合成微生物群集は根圏微生物群集を制御することによりペッパーの成長と根の形態を促進する Synthetic Microbial Communities Enhance Pepper Growth and Root Morphology by Regulating Rhizosphere Microbial Communities
Tian You,Qiumei Liu,Meng Chen,Siyu Tang,Lijun Ou and Dejun Li
Microorganisms Published: 13 January 2025
DOI:https://doi.org/10.3390/microorganisms13010148
Abstract
Synthetic microbial community (SynCom) application is efficient in promoting crop yield and soil health. However, few studies have been conducted to enhance pepper growth via modulating rhizosphere microbial communities by SynCom application. This study aimed to investigate how SynCom inoculation at the seedling stage impacts pepper growth by modulating the rhizosphere microbiome using high-throughput sequencing technology.

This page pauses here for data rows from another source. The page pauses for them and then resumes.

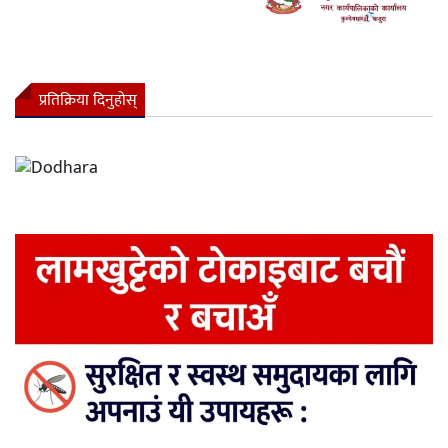
प्रतिक्रिया दिनुहोस्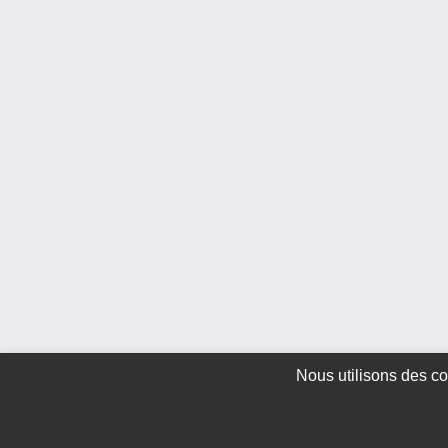
Nous utilisons des co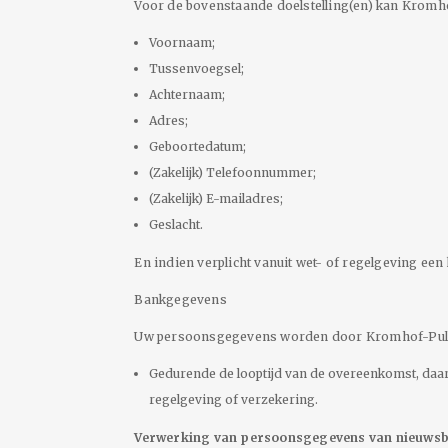
Voor de bovenstaande doelstelling(en) kan Kromh
Voornaam;
Tussenvoegsel;
Achternaam;
Adres;
Geboortedatum;
(Zakelijk) Telefoonnummer;
(Zakelijk) E-mailadres;
Geslacht.
En indien verplicht vanuit wet- of regelgeving e
Bankgegevens
Uw persoonsgegevens worden door Kromhof-Pulle
Gedurende de looptijd van de overeenkomst, daarn
regelgeving of verzekering.
Verwerking van persoonsgegevens van nieuwsbr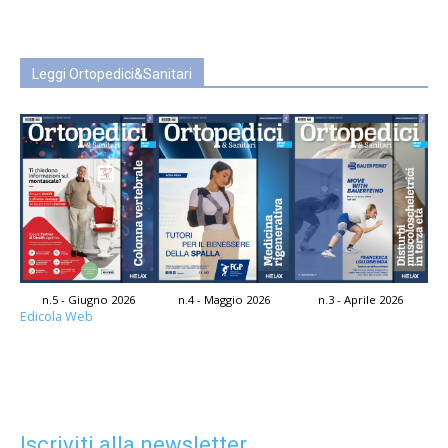
Leggi Ortopedici&Sanitari
n.5 - Giugno 2026
n.4 - Maggio 2026
n.3 - Aprile 2026
Edicola Web
Iscriviti alla newsletter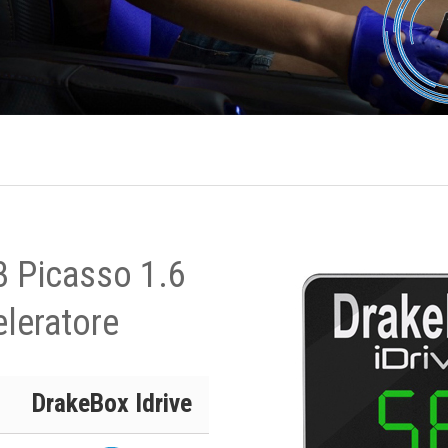
3 Picasso 1.6
leratore
DrakeBox Idrive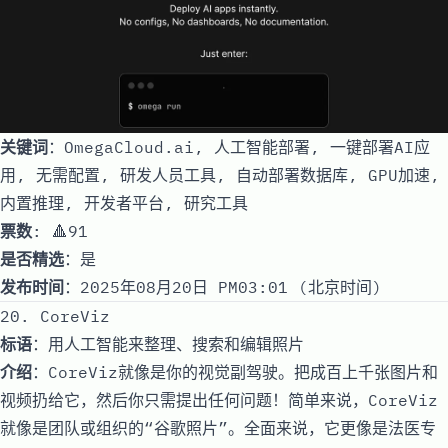
关键词
：OmegaCloud.ai, 人工智能部署, 一键部署AI应
用, 无需配置, 研发人员工具, 自动部署数据库, GPU加速,
内置推理, 开发者平台, 研究工具
票数
: 🔺91
是否精选
：是
发布时间
：2025年08月20日 PM03:01 (北京时间)
20. CoreViz
标语
：用人工智能来整理、搜索和编辑照片
介绍
：CoreViz就像是你的视觉副驾驶。把成百上千张图片和
视频扔给它，然后你只需提出任何问题！简单来说，CoreViz
就像是团队或组织的“谷歌照片”。全面来说，它更像是法医专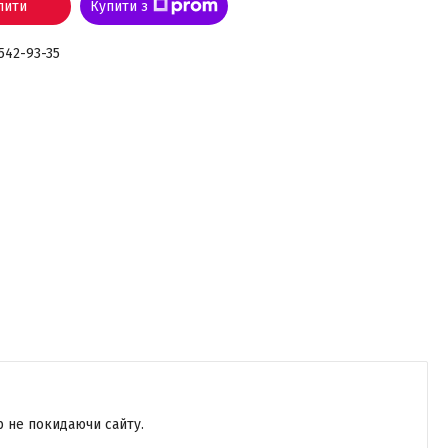
пити
Купити з
 542-93-35
р не покидаючи сайту.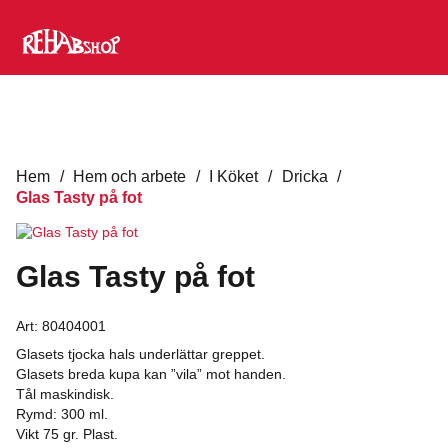
Hem
/
Hem och arbete
/
I Köket
/
Dricka
/
Glas Tasty på fot
Glas Tasty på fot
Art:
80404001
Glasets tjocka hals underlättar greppet.
Glasets breda kupa kan ”vila” mot handen.
Tål maskindisk.
Rymd: 300 ml.
Vikt 75 gr. Plast.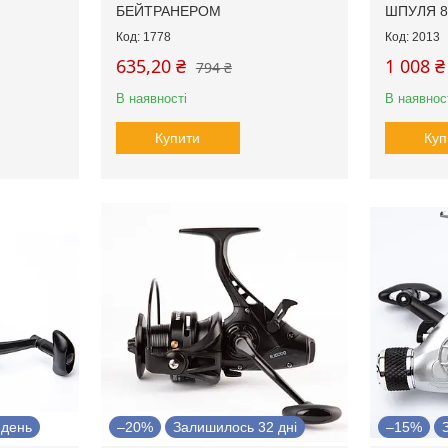
БЕЙТРАНЕРОМ
ШПУЛЯ 8
1778
2013
635,20 ₴
1 008 ₴
794 ₴
В наявності
В наявнос
Купити
Куп
 день
–20%
Залишилось 32 дні
–15%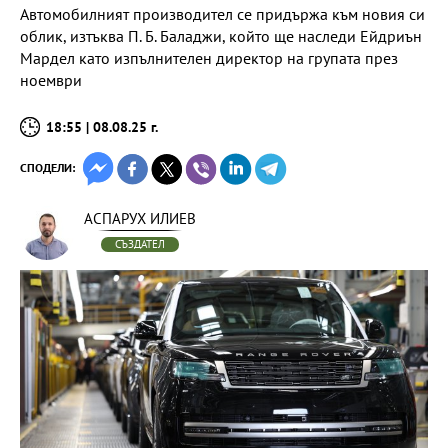
Автомобилният производител се придържа към новия си
облик, изтъква П. Б. Баладжи, който ще наследи Ейдриън
Мардел като изпълнителен директор на групата през
ноември
18:55 | 08.08.25 г.
СПОДЕЛИ:
АСПАРУХ ИЛИЕВ
СЪЗДАТЕЛ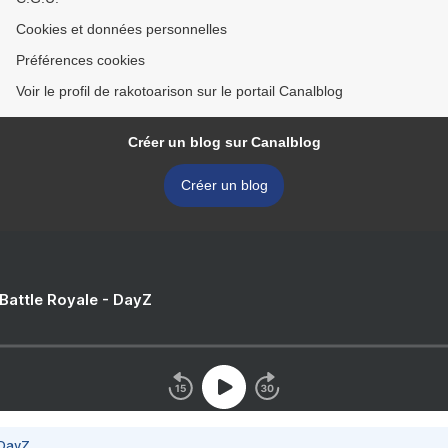
Cookies et données personnelles
Préférences cookies
Voir le profil de rakotoarison sur le portail Canalblog
Créer un blog sur Canalblog
Créer un blog
 Battle Royale - DayZ
 DayZ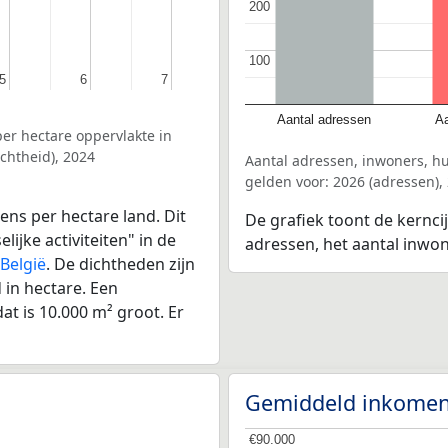
200
200
100
100
5
5
6
6
7
7
Aantal adressen
Aa
er hectare oppervlakte in
chtheid), 2024
Aantal adressen, inwoners, h
gelden voor: 2026 (adressen),
ens per hectare land. Dit
De grafiek toont de kernci
ijke activiteiten" in de
adressen, het aantal inwo
België
. De dichtheden zijn
in hectare. Een
at is 10.000 m² groot. Er
Gemiddeld inkomen
€90.000
€90.000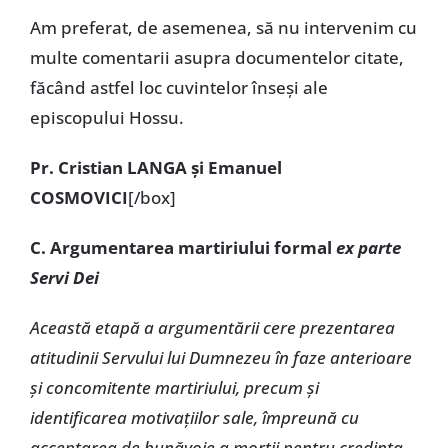
Am preferat, de asemenea, să nu intervenim cu
multe comentarii asupra documentelor citate,
făcând astfel loc cuvintelor înseși ale
episcopului Hossu.
Pr. Cristian LANGA și Emanuel
COSMOVICI
[/box]
C. Argumentarea martiriului formal
ex parte
Servi Dei
Această etapă a argumentării cere prezentarea
atitudinii Servului lui Dumnezeu în faze anterioare
și concomitente martiriului, precum și
identificarea motivațiilor sale, împreună cu
acceptarea de bunăvoie a morții pentru credința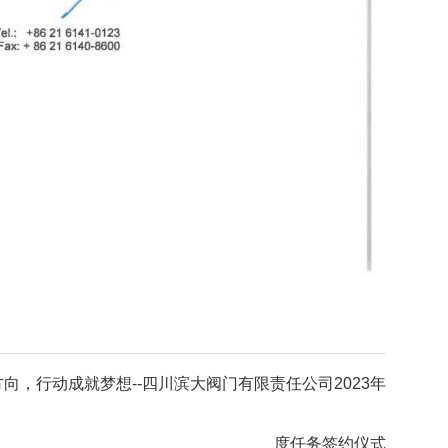
向，行动成就梦想--四川滨大阀门有限责任公司2023年
度任务签约仪式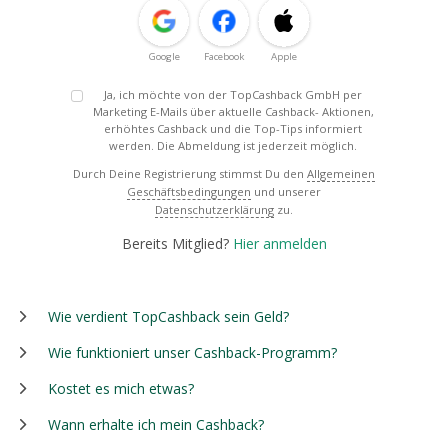
Google
Facebook
Apple
Ja, ich möchte von der TopCashback GmbH per
Marketing E-Mails über aktuelle Cashback- Aktionen,
erhöhtes Cashback und die Top-Tips informiert
werden. Die Abmeldung ist jederzeit möglich.
Durch Deine Registrierung stimmst Du den
Allgemeinen
Geschäftsbedingungen
und unserer
Datenschutzerklärung
zu.
Bereits Mitglied?
Hier anmelden
Wie verdient TopCashback sein Geld?
Wie funktioniert unser Cashback-Programm?
Kostet es mich etwas?
Wann erhalte ich mein Cashback?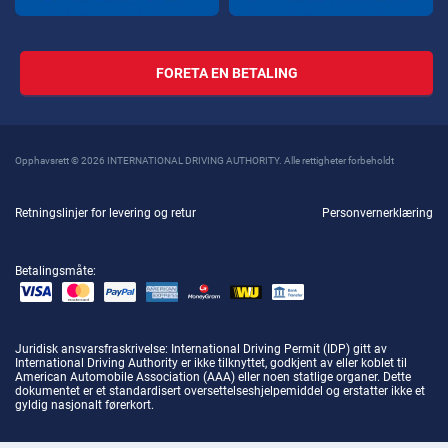
FORETA EN BETALING
Opphavsrett © 2026 INTERNATIONAL DRIVING AUTHORITY. Alle rettigheter forbeholdt
Retningslinjer for levering og retur
Personvernerklæring
Betalingsmåte:
Juridisk ansvarsfraskrivelse
: International Driving Permit (IDP) gitt av
International Driving Authority er ikke tilknyttet, godkjent av eller koblet til
American Automobile Association (AAA) eller noen statlige organer. Dette
dokumentet er et standardisert oversettelseshjelpemiddel og erstatter ikke et
gyldig nasjonalt førerkort.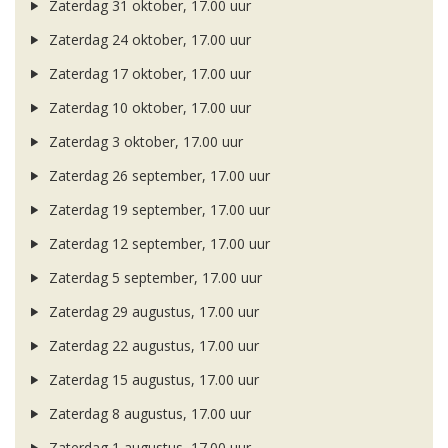
Zaterdag 31 oktober, 17.00 uur
Zaterdag 24 oktober, 17.00 uur
Zaterdag 17 oktober, 17.00 uur
Zaterdag 10 oktober, 17.00 uur
Zaterdag 3 oktober, 17.00 uur
Zaterdag 26 september, 17.00 uur
Zaterdag 19 september, 17.00 uur
Zaterdag 12 september, 17.00 uur
Zaterdag 5 september, 17.00 uur
Zaterdag 29 augustus, 17.00 uur
Zaterdag 22 augustus, 17.00 uur
Zaterdag 15 augustus, 17.00 uur
Zaterdag 8 augustus, 17.00 uur
Zaterdag 1 augustus, 17.00 uur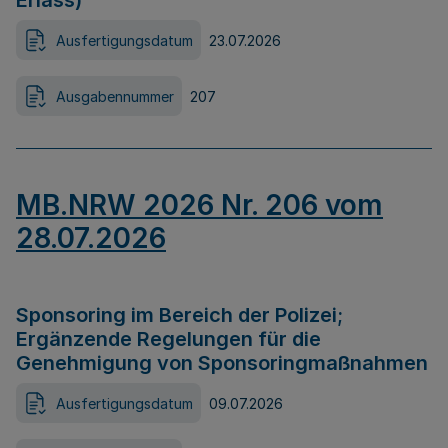
Erlass)
Ausfertigungsdatum
23.07.2026
Ausgabennummer
207
MB.NRW 2026 Nr. 206 vom
28.07.2026
Sponsoring im Bereich der Polizei;
Ergänzende Regelungen für die
Genehmigung von Sponsoringmaßnahmen
Ausfertigungsdatum
09.07.2026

SynCom inoculation significantly increased shoot height, stem diameter, fresh weight, dry weight, chlorophyll content, leaf number, root vigor, root tips, total root length, and root-specific surface area of pepper by 20.9%, 36.33%, 68.84%, 64.34%, 29.65%, 27.78%, 117.42%, 35.4%, 21.52%, and 39.76%, respectively, relative to the control. The Chao index of the rhizosphere microbial community and Bray–Curtis dissimilarity of the fungal community significantly increased, while Bray–Curtis dissimilarity of the bacterial community significantly decreased by SynCom inoculation. The abundances of key taxa such as Scedosporium, Sordariomycetes, Pseudarthrobacter, norankSBR1031, and norankA4b significantly increased with SynCom inoculation, and positively correlated with indices of pepper growth. Our findings suggest that SynCom inoculation can effectively enhance pepper growth and regulate root morphology by regulating rhizosphere microbial communities and increasing key taxa abundance like Sordariomycetes and Pseudarthrobacter, thereby benefiting nutrient acquisition, resistance improvement, and pathogen resistance of crops to ensure sustainability.